# YOUR ASSIGNMENT
The answer should consist of each line below that contains the word "these".

# RECORDS SHOWN
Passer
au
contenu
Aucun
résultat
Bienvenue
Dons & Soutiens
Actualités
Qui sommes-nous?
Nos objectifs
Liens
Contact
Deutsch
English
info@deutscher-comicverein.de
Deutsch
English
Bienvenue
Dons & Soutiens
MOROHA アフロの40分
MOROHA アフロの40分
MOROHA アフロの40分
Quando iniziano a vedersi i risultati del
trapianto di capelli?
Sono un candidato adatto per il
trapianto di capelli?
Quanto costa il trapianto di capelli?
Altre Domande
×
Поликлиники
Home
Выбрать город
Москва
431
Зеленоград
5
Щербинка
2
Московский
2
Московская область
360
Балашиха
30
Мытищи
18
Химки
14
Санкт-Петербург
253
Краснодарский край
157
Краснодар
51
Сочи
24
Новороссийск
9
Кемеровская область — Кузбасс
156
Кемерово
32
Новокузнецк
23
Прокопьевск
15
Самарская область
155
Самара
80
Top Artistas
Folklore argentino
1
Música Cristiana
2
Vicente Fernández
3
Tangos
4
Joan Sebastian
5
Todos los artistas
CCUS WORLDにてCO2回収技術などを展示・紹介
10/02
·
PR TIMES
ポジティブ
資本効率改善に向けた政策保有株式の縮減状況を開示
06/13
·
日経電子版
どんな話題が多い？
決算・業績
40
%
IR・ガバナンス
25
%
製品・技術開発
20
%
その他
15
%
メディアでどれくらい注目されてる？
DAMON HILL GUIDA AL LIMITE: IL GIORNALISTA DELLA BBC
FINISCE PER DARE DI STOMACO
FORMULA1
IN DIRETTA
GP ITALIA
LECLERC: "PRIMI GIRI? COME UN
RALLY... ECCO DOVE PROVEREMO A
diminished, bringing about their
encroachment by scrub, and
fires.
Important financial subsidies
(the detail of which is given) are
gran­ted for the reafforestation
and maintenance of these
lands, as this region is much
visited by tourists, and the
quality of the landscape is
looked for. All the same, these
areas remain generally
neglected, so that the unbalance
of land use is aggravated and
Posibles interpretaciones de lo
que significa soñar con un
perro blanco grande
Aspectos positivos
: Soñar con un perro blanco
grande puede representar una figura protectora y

# SOLUTION
and maintenance of these
looked for. All the same, these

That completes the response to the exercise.